Oscar-nominated Korean Diaspora Film Follows 'lives We Leave Behind'

Oscar-nominated Korean diaspora film follows 'lives we leave behind'

Seoul, (APP - UrduPoint / Pakistan Point News - 7th Mar, 2024) A Korean-Canadian director's debut feature film -- a quiet romance exploring time, longing and lost chances -- has arrived in South Korea for theatre release after garnering two Oscar nominations.

Ever since South Korea's "Parasite" became the first non-English language film to win a Best Picture Oscar in 2020, works by Korean diaspora filmmakers have witnessed a significant surge of global interest.

Celine Song's "Past Lives" comes alongside the critical success of other works featuring the Korean overseas experience, such as "Minari", "Pachinko" and Netflix's "Beef".

The film follows a Korean-American woman in New York who is visited by her childhood crush from Seoul more than 20 years after she abruptly left South Korea for North America.

It was a favourite at last year's Sundance, won best picture at this year's Independent Spirit Awards and has received two nominations for the upcoming academy Awards: best picture and best original screenplay.
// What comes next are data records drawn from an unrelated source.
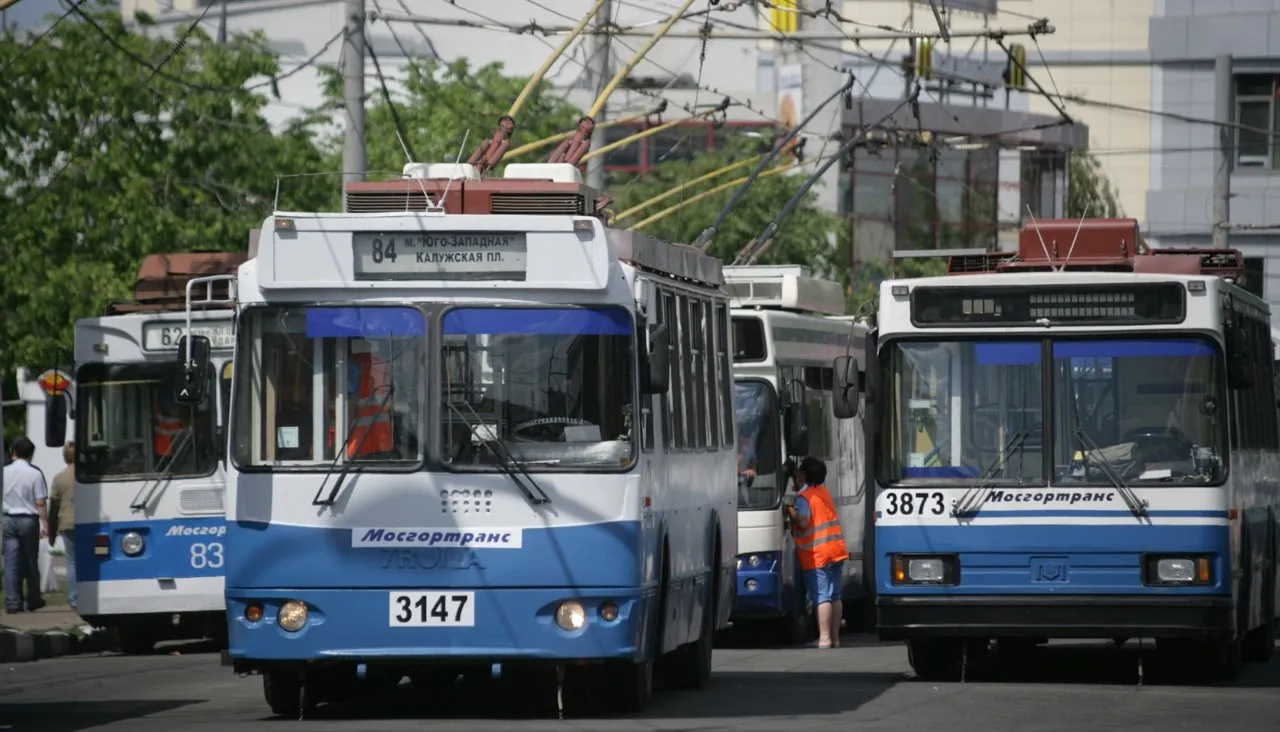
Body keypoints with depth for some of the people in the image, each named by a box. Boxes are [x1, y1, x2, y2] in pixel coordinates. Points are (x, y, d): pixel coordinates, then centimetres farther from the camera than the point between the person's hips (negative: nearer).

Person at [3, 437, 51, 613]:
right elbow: (41, 502, -10)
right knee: (31, 562, 10)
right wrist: (45, 524, -4)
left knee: (11, 563, 2)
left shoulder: (5, 472, 0)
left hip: (8, 520, 2)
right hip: (29, 519, -2)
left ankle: (12, 602, -4)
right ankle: (33, 600, 18)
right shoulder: (35, 473, -9)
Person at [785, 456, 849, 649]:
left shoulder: (804, 496, -11)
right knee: (834, 596, 11)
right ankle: (835, 638, 13)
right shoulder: (825, 492, 13)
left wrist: (790, 510, -8)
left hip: (816, 555, -7)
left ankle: (824, 638, -13)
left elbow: (803, 522, -20)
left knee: (822, 597, -9)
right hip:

The project was inspired by Song's own experience -- drinking with her husband who does not speak Korean and her childhood friend who was visiting from South Korea in New York -- where she had to act as an interpreter for the gathering.

"As I was doing the interpretation, I also realised that I was interpreting two parts of my own story, my personal history itself and my identity," Song said at a press conference in Seoul.

Her film skillfully explores what it means to live in the realm of "what ifs", and one's complex relationship with a younger self that exists solely in the past and in places they no longer inhabit.

"We are not fantasy characters nor do we traverse multiple universes or parallel dimensions," Song said in an interview with AFP and others, when asked about the film's title.

"But because we pass through so much time and space, and because we age and we relocate, I believe that there are always lives that we end up leaving behind."